Astana, Kazakhstan, Sept.25
By Daniyar Mukhtarov - Trend:
The uncertainty of the legal status of the Caspian Sea doesn't allow to effectively fight drug trafficking and crime there, the head of the Department of International Law and International Relations of the Kazakh Humanitarian Law University, Doctor of Laws Miras Daulenov said.
"The issue of security rests in the fact whether the state has any intention to take legal obligations to share the responsibility for security in the region," said Daulenov during Astana-Moscow-Baku video-conference on "Problems of security in the Caspian Sea in the light of possible risks and threats.
"Since the status of the Caspian Sea is not defined, the question arises, who is responsible and for which part," he said.
Daulenov said the heads of the Caspian states could strike a new agreement or make an amendment to the existing agreement in order to provide the area of responsibility, as the current uncertainty in these matters creates favorable conditions for traffickers and other offenders.
"We would like to contact our partners in order to be open and develop a consolidated position on security," the expert said. "It may take a long time to resolve problems, but there are existing threats.
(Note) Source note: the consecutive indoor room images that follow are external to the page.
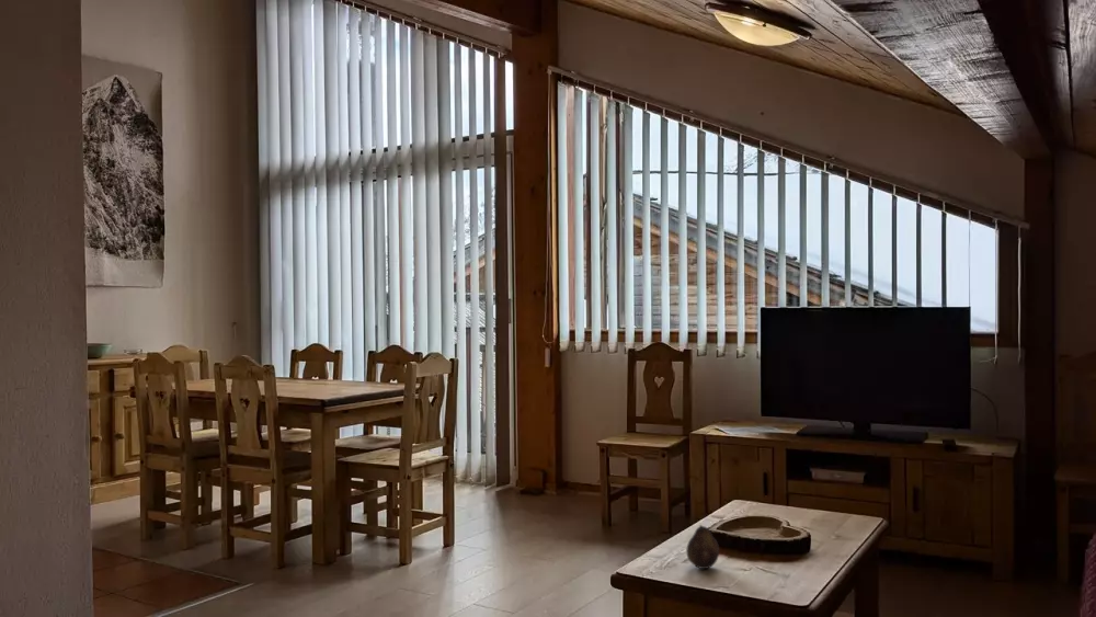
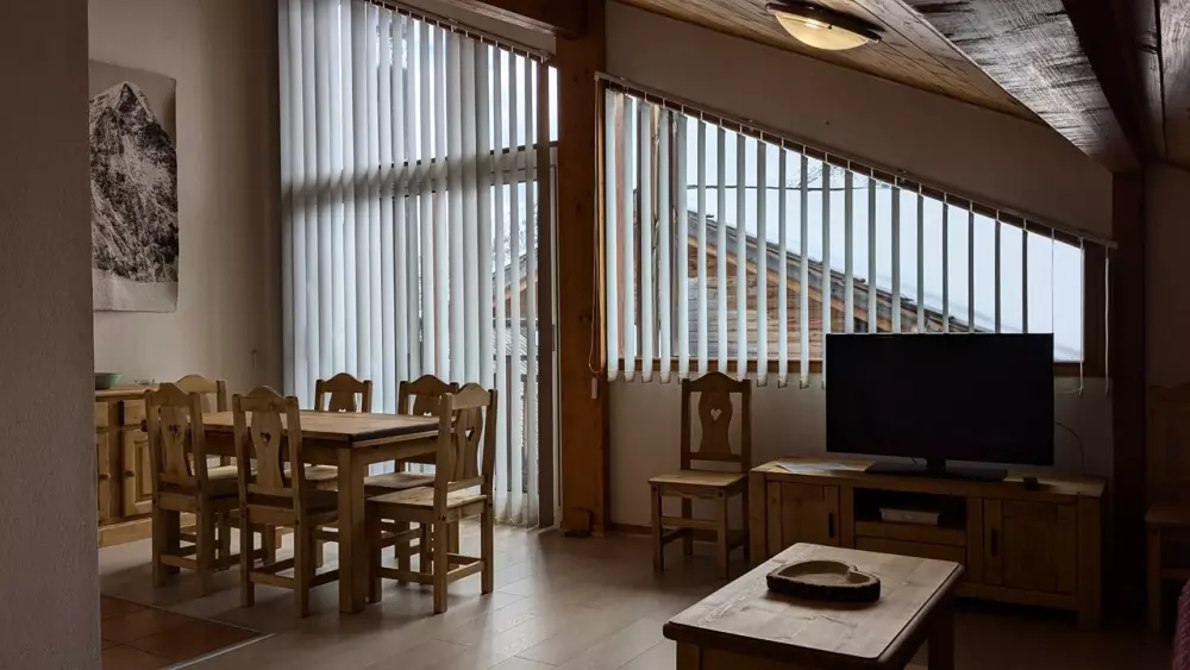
- fruit [685,524,720,570]
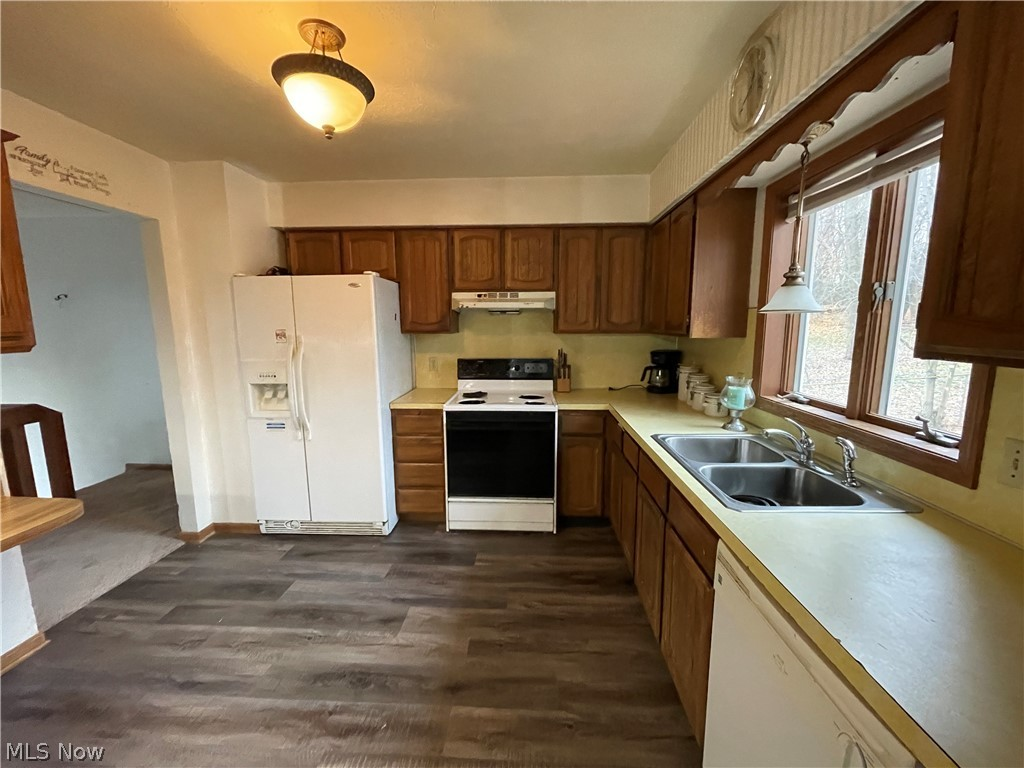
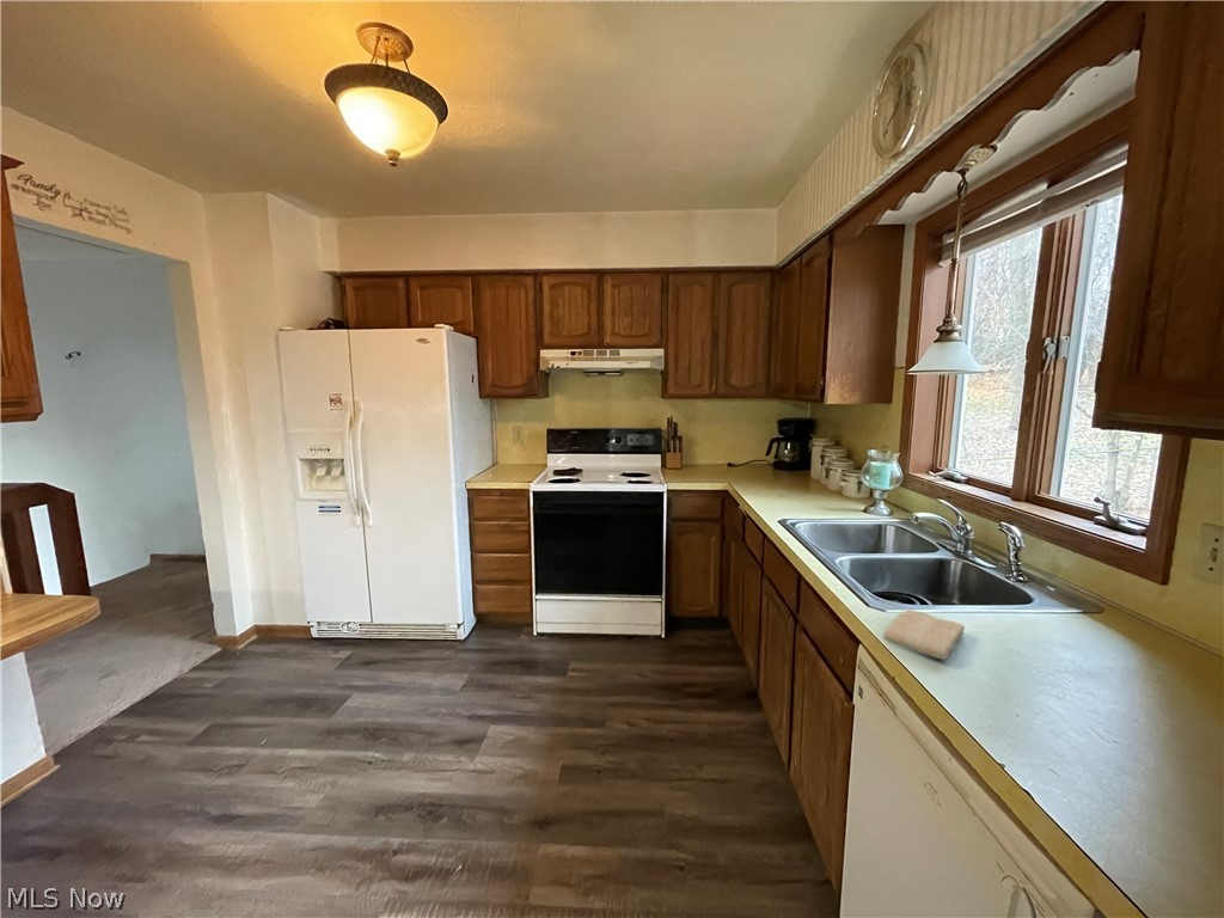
+ washcloth [882,608,966,661]
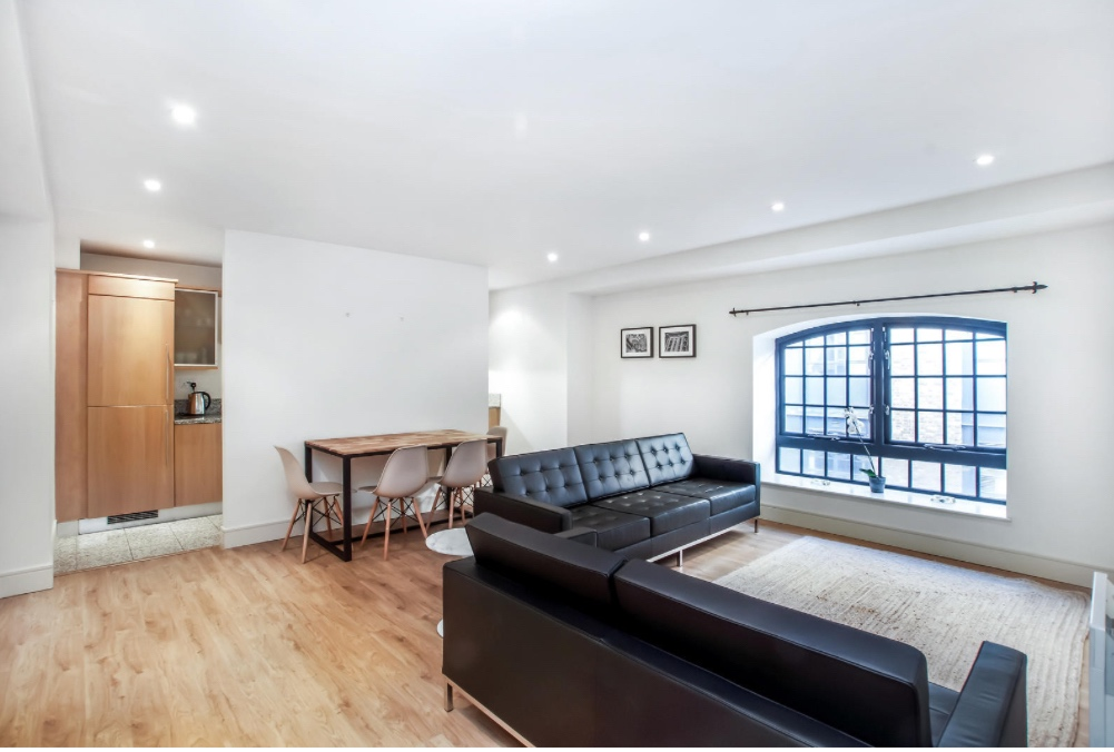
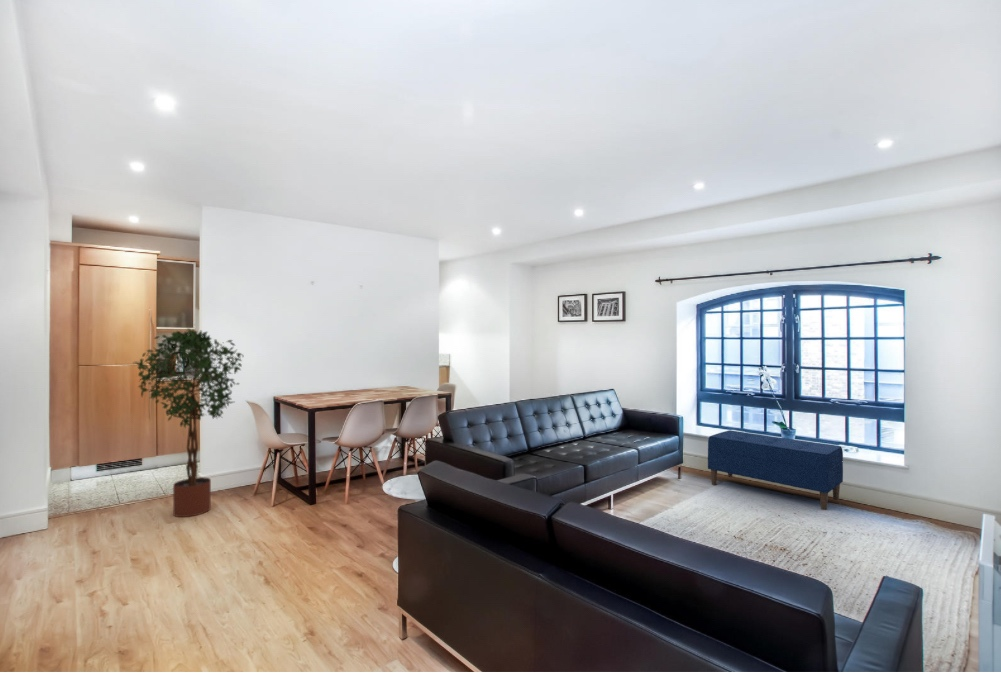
+ bench [707,429,844,511]
+ potted tree [133,327,244,518]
If we do not develop a consolidated position and do not offer specific mechanisms, as well as responsibility, there can be no security. I hope that the state still will seek to develop specific mechanisms."
Coastal states (Azerbaijan, Kazakhstan, Russia, Turkmenistan and Iran) signed the framework convention for the protection of the marine environment of the Caspian Sea in November 2003.
In July 1998, Russia and Kazakhstan have signed an agreement on the delimitation of the northern part of the Caspian Sea in order to implement sovereign rights for subsoil use, and the protocol to this agreement was signed May 2002.
Agreements on the delimitation of the Caspian Sea between Kazakhstan and Azerbaijan and the protocol were signed November 29, 2001 and February 27, 2003 respectively.
Also, an agreement on the delimitation of adjacent sections of the Caspian Sea was signed by Kazakhstan, Azerbaijan and Russia May 14, 2003.